### [BRIEF]
Which of the lines below mention the word "Patient"? Pull each one out.

### [SOURCE INFORMATION]
....................

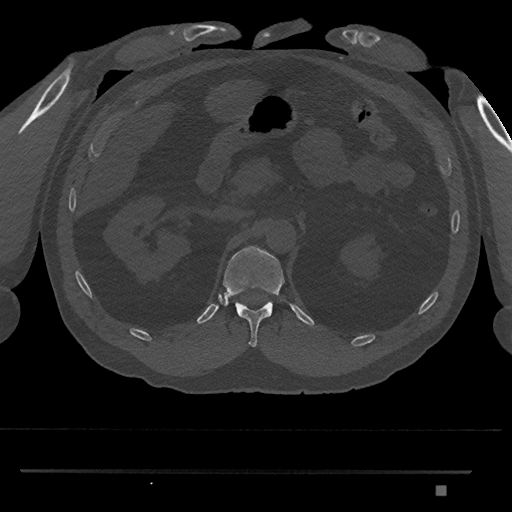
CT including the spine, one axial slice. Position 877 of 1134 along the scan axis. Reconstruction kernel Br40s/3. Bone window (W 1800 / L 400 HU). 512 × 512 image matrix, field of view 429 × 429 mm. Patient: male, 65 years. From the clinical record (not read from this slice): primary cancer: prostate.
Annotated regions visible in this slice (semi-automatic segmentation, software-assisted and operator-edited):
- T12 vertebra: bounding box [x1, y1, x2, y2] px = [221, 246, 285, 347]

....................

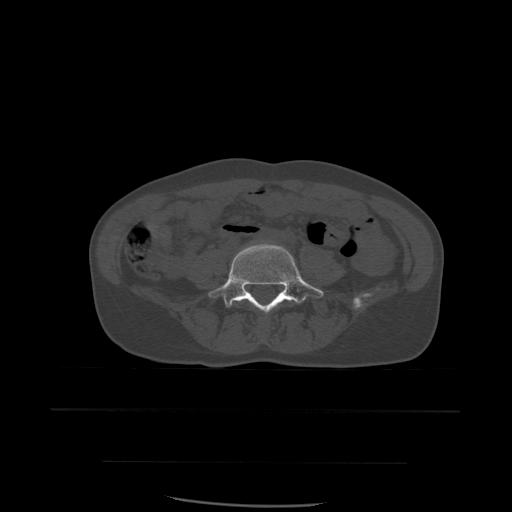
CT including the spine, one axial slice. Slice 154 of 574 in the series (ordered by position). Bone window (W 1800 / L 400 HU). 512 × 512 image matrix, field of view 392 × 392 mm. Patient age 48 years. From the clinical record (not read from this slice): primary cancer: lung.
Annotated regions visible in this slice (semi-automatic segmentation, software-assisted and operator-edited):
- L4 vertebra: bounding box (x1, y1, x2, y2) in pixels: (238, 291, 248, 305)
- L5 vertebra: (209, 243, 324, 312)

....................

### [WRITTEN SOLUTION]
CT including the spine, one axial slice. Position 877 of 1134 along the scan axis. Reconstruction kernel Br40s/3. Bone window (W 1800 / L 400 HU). 512 × 512 image matrix, field of view 429 × 429 mm. Patient: male, 65 years. From the clinical record (not read from this slice): primary cancer: prostate.
CT including the spine, one axial slice. Slice 154 of 574 in the series (ordered by position). Bone window (W 1800 / L 400 HU). 512 × 512 image matrix, field of view 392 × 392 mm. Patient age 48 years. From the clinical record (not read from this slice): primary cancer: lung.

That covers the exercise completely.